= Excerpt to read =
[Date Prev][Date Next][Thread Prev][Thread Next][Date Index][Thread Index]
Re: [Bug-apl] Question about behavior of ⍋
From: |
David B. Lamkins |
Subject: |
Re: [Bug-apl] Question about behavior of ⍋ |
Date: |
Mon, 07 Jul 2014 21:46:30 -0700 |
On Tue, 2014-07-08 at 12:38 +0800, Elias Mårtenson wrote:
> Right, but just having a "plain" collating order for Unicode would
> require me to pass a million-element array (⎕UCS¨⍳1114111) as left
> argument to grade.
>
I guess you could do that if you needed to impose a complete collating
order upon every code point. Most applications would be content, I
think, with sorting alphanumerics (in all the languages of interest)
plus common punctuation.
>
> That said, I can't even get dyadic grade to work at all, but that's a
> separate issue.
>
Here's a working example.
∇z←suffix CF⍙ls path;dir
⍝ Return a character matrix of directory entries. Left argument,
⍝ if present, filters entries by suffix.

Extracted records

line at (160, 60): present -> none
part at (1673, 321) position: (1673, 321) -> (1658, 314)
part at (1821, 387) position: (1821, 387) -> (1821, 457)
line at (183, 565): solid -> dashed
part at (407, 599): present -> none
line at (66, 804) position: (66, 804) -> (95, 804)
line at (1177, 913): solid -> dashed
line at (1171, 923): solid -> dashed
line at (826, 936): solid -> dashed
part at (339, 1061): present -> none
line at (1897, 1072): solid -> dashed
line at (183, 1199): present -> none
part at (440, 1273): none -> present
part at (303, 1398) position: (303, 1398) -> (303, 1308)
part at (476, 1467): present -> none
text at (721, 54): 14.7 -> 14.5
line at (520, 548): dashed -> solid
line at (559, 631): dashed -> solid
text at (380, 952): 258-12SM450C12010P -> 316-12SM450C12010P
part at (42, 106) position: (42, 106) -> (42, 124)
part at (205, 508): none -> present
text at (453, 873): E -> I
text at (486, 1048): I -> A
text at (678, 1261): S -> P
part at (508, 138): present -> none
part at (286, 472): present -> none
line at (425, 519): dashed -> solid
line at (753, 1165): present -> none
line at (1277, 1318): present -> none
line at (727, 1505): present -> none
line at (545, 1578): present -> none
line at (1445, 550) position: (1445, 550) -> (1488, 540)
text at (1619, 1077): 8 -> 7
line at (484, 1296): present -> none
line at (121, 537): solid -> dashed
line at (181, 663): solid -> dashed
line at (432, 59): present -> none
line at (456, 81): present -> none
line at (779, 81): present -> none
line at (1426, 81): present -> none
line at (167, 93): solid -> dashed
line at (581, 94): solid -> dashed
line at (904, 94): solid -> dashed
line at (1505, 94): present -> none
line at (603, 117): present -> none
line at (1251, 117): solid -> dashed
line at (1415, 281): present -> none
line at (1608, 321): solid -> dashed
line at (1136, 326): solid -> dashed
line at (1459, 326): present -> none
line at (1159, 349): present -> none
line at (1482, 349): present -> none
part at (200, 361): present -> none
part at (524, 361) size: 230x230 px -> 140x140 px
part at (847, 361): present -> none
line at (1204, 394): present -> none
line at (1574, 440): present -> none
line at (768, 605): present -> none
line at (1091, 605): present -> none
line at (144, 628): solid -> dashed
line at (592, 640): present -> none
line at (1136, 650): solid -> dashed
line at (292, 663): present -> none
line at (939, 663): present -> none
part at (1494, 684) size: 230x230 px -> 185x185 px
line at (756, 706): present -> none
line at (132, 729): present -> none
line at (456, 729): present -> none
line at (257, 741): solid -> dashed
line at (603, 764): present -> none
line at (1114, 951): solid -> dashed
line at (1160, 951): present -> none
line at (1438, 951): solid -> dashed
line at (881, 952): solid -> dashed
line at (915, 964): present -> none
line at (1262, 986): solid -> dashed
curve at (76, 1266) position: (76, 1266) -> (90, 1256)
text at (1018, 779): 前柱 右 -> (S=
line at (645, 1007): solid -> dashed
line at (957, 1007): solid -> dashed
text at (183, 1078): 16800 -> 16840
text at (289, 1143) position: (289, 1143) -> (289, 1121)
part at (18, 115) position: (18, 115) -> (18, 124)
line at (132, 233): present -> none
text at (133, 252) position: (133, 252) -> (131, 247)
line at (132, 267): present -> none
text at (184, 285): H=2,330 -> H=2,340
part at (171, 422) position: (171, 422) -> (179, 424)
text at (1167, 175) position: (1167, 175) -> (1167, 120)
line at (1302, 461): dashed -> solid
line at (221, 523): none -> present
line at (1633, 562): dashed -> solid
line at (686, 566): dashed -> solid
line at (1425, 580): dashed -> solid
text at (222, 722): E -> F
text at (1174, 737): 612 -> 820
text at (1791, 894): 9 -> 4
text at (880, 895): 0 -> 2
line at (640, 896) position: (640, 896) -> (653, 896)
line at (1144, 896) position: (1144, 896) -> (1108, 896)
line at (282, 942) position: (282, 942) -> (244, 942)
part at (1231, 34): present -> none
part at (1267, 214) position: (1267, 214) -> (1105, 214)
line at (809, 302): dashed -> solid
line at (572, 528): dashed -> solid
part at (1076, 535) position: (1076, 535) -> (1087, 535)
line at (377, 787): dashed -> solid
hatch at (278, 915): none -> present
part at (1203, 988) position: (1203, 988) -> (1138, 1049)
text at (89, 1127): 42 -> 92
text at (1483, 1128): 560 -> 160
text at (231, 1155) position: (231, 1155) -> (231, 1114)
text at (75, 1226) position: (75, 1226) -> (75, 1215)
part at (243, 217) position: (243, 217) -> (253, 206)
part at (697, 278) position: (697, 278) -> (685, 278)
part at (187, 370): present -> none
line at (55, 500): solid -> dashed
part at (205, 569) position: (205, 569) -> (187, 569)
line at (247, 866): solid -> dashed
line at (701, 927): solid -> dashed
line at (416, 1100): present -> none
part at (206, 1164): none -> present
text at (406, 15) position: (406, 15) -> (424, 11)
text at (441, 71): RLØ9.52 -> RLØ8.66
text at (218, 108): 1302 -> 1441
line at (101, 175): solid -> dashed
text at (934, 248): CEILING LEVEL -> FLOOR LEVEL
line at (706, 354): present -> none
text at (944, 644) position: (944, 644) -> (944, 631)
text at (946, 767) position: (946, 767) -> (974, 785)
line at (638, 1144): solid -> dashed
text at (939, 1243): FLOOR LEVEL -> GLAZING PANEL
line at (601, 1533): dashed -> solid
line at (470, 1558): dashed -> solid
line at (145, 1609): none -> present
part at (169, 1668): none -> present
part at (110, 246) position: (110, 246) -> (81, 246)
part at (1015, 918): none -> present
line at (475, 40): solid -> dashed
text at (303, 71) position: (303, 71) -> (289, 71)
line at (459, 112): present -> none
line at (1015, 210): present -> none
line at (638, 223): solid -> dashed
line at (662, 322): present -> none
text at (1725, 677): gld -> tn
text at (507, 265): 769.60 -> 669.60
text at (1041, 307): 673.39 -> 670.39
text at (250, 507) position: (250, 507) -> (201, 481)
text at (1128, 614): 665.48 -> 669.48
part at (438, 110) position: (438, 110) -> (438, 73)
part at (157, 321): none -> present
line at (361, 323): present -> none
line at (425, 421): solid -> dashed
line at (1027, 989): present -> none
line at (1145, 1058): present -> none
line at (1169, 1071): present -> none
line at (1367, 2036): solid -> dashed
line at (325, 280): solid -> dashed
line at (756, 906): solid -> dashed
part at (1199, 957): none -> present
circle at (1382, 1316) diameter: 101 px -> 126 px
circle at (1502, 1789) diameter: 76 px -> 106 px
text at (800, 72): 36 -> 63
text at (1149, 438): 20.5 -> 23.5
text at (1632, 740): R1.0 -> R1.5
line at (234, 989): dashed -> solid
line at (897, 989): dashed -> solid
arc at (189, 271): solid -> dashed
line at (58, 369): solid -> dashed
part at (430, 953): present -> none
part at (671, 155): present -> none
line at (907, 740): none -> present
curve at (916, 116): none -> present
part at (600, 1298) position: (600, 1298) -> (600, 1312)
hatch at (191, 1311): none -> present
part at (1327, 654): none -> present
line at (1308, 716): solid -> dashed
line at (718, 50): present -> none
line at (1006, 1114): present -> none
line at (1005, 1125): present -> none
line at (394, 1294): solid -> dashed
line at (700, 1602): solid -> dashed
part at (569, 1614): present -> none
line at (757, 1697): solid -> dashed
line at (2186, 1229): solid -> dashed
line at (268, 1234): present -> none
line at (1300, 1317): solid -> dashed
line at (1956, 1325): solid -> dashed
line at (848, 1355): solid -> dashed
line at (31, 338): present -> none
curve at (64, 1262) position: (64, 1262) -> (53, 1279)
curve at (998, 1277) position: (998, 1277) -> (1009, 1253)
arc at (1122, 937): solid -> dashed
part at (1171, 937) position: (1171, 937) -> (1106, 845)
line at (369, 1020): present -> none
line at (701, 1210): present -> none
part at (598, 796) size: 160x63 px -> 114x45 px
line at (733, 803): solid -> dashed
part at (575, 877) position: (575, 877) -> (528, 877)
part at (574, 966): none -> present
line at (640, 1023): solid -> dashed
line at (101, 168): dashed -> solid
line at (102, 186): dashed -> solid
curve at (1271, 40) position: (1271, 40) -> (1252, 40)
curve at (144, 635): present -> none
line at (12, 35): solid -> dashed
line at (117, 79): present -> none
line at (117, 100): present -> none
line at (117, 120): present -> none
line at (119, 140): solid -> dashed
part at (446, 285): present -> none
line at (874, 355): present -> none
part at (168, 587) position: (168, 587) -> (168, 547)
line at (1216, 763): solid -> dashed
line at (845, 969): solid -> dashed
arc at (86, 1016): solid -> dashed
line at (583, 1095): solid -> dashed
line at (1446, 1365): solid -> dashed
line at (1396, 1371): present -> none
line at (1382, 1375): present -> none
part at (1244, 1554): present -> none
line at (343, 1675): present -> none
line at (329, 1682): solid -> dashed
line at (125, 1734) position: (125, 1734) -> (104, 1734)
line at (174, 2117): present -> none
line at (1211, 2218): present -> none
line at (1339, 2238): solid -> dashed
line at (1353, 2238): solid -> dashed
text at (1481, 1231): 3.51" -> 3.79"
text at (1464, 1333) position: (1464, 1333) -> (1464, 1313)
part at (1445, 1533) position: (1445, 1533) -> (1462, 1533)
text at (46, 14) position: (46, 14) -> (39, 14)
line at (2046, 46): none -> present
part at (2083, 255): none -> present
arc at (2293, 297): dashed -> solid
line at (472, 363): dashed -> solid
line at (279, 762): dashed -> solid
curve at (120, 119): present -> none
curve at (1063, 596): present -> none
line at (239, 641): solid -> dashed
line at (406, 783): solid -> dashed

= Request 1 =
In the bug-apl message about the behavior of ⍋, why does Elias Mårtenson say that a plain collating order for Unicode would be impractical with grade?
= Request 2 =
According to the comments in the bug-apl message about ⍋, what does the left argument of CF⍙ls do when it is present?
= Request 3 =
Continue the bug-apl message about the behavior of ⍋ from its last line.

= Task response 1 =
He would have to pass a million-element array, ⎕UCS¨⍳1114111, as the left argument to grade.

= Task response 2 =
It filters the directory entries by suffix.

= Task response 3 =
z←0 0⍴''
dir←CF¯FILEIO[28] path
dir←(⍳↑⍴dir) ⎕io⌷dir
⍎(0≠⎕nc 'suffix')/'dir←((⊂,suffix)≡¨(-⍴,suffix)↑¨dir)/dir'
→(0=⍴dir)/0
dir←⊃dir
z←dir[(⎕ucs ⎕io-⍨⍳256)⍋dir;]
∇
CF¯FILEIO is the bound name of the lib_file_io native function.
On the last line, dir is a character matrix.
>
> Regards,
> Elias
>
>
> On 8 July 2014 12:27, David B. Lamkins <address@hidden> wrote:
> The problem with generating a permutation vector for an
> "arbitrary"
> Unicode string is still a problems of collating order. There
> is no
> inherent order in Unicode; someone has to decide on what makes
> sense as
> a collating order for the subset of code points used by the
> application.
>
> You should use ⎕ucs with a vector of code points to define
> your own
> collating order for Unicode; any code points not explicitly
> specified in
> the collating order will sort to the end.
>
> For example (and this is an easy case) you can use this to
> specify a
> default collating order (based upon ordinal value of the code
> points
> themselves) for the 8-bit ASCII subset:
>
> ⎕ucs ⎕io-⍨⍳256
>
>
>
> On Tue, 2014-07-08 at 12:09 +0800, Elias Mårtenson wrote:
> > Dyadic grade doesn't make much sense in the context of
> Unicode though.
> > How do you grade an arbitrary Unicode string?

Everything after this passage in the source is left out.